Netizen marah kepada Jokowi yang dilampiaskan dengan gerakan #SaveKPK dan juga petisi daring di www.change.org/bebaskanbw.

”Dulu Jokowi adalah kita. Sekarang jika Jokowi tetap melantik tersangka korupsi sebagai Kapolri, maka Jokowi adalah mereka,” kata Denny JA dengan akun @dennyJA_World.

”Ini komitmen kita untuk menarik dukungan setelah pilpres dan membentuk parlemen jalanan,” kata Marzuki Mohamad, pemilik akun @killthedj yang dikutip akun @jejakpelamun. Penggiat media sosial Ulin Yusron, Denny JA, dan Marzuki ”Kill the DJ” adalah beberapa contoh pendukung Jokowi yang kini mengkritik keras Jokowi.

Abdee Negara, sukarelawan konser ”Salam 2 Jari”, bersama rekan-rekannya memprotes Jokowi karena pengangkatan Budi Gunawan. Abdee juga mengirimkan tagar #SaveKPK dari akun @AbdeeNegara. Namun, karena dia masih sakit, gerakan memprotes situasi terakhir belum tampak signifikan dari seorang Abdee ”Slank”.

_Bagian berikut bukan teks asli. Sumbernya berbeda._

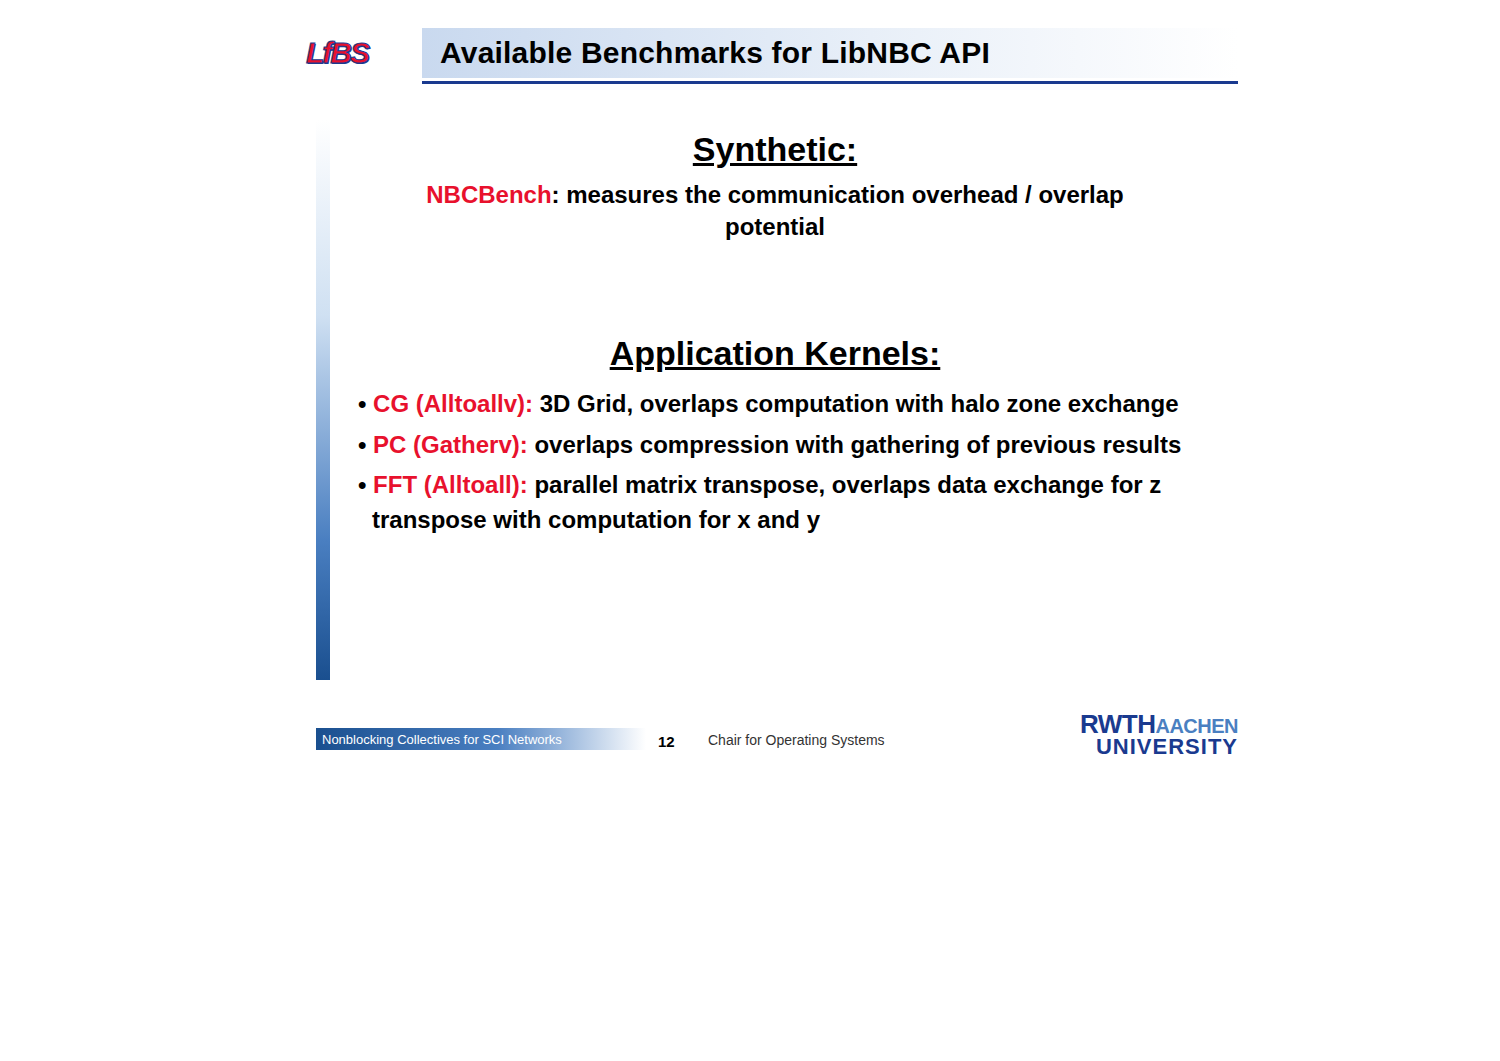LfBS
Available Benchmarks for LibNBC API
Synthetic:
NBCBench: measures the communication overhead / overlap potential
Application Kernels:
• CG (Alltoallv): 3D Grid, overlaps computation with halo zone exchange
• PC (Gatherv): overlaps compression with gathering of previous results
• FFT (Alltoall): parallel matrix transpose, overlaps data exchange for z transpose with computation for x and y
Nonblocking Collectives for SCI Networks
12
Chair for Operating Systems
RWTHAACHEN
UNIVERSITY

Rekan Abdee, Melanie Subono, dengan akun @melaniesubono, lebih dulu meluapkan kemarahan. ”Menanti seorang presiden bertindak sebagai presiden. Penangkapan (Wakil Ketua KPK Bambang Widjojanto oleh Polri) ini adalah upaya mendelegitimasi kewenangan KPK dalam mengusut kasus Budi Gunawan,” kata Melanie terkait penangkapan dan penetapan Bambang Widjojanto sebagai tersangka pada Jumat (23/1) lalu.

Situasi politik saat ini mungkin jauh lebih rumit bagi Jokowi. Namun, bagi para netizen, jauh lebih mudah mengidentifikasi siapa lawan siapa kawan.

Saat pemilu presiden lalu ”Jokowi adalah Kita” menjadi slogan amat terkenal. Kini, agaknya Jokowi perlu lebih tegas memilih antara ”mereka” dan ”kita”.